AIM OF THE TASK
What you return should match the data exactly, from the first line to the last.

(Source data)
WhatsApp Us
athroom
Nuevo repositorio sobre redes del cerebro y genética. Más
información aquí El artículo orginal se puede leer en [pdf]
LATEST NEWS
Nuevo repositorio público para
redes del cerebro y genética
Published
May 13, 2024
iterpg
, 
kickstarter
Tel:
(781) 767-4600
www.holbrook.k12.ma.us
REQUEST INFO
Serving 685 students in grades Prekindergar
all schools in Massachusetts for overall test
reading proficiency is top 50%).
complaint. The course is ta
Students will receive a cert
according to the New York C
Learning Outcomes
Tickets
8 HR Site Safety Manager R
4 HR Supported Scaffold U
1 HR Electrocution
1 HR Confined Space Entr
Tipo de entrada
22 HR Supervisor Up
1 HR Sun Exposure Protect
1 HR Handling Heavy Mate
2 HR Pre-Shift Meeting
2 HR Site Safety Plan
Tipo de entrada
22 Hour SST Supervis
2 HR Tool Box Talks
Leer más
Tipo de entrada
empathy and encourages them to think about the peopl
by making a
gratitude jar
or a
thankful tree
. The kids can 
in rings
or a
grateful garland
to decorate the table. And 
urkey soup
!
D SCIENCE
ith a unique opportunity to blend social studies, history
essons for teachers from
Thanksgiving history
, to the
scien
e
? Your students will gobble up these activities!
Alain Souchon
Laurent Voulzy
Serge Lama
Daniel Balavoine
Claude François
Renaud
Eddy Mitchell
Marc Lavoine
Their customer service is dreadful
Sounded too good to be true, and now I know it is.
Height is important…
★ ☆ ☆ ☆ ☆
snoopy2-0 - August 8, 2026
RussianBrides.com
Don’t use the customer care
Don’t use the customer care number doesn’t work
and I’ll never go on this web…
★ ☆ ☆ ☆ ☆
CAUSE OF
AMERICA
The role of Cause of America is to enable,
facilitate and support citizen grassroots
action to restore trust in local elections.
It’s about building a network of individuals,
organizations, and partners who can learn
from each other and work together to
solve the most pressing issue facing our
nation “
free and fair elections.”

TASK ANSWER
WhatsApp Us
athroom
Nuevo repositorio sobre redes del cerebro y genética. Más
información aquí El artículo orginal se puede leer en [pdf]
LATEST NEWS
Nuevo repositorio público para
redes del cerebro y genética
Published
May 13, 2024
iterpg
, 
kickstarter
Tel:
(781) 767-4600
www.holbrook.k12.ma.us
REQUEST INFO
Serving 685 students in grades Prekindergar
all schools in Massachusetts for overall test
reading proficiency is top 50%).
complaint. The course is ta
Students will receive a cert
according to the New York C
Learning Outcomes
Tickets
8 HR Site Safety Manager R
4 HR Supported Scaffold U
1 HR Electrocution
1 HR Confined Space Entr
Tipo de entrada
22 HR Supervisor Up
1 HR Sun Exposure Protect
1 HR Handling Heavy Mate
2 HR Pre-Shift Meeting
2 HR Site Safety Plan
Tipo de entrada
22 Hour SST Supervis
2 HR Tool Box Talks
Leer más
Tipo de entrada
empathy and encourages them to think about the peopl
by making a
gratitude jar
or a
thankful tree
. The kids can 
in rings
or a
grateful garland
to decorate the table. And 
urkey soup
!
D SCIENCE
ith a unique opportunity to blend social studies, history
essons for teachers from
Thanksgiving history
, to the
scien
e
? Your students will gobble up these activities!
Alain Souchon
Laurent Voulzy
Serge Lama
Daniel Balavoine
Claude François
Renaud
Eddy Mitchell
Marc Lavoine
Their customer service is dreadful
Sounded too good to be true, and now I know it is.
Height is important…
★ ☆ ☆ ☆ ☆
snoopy2-0 - August 8, 2026
RussianBrides.com
Don’t use the customer care
Don’t use the customer care number doesn’t work
and I’ll never go on this web…
★ ☆ ☆ ☆ ☆
CAUSE OF
AMERICA
The role of Cause of America is to enable,
facilitate and support citizen grassroots
action to restore trust in local elections.
It’s about building a network of individuals,
organizations, and partners who can learn
from each other and work together to
solve the most pressing issue facing our
nation “
free and fair elections.”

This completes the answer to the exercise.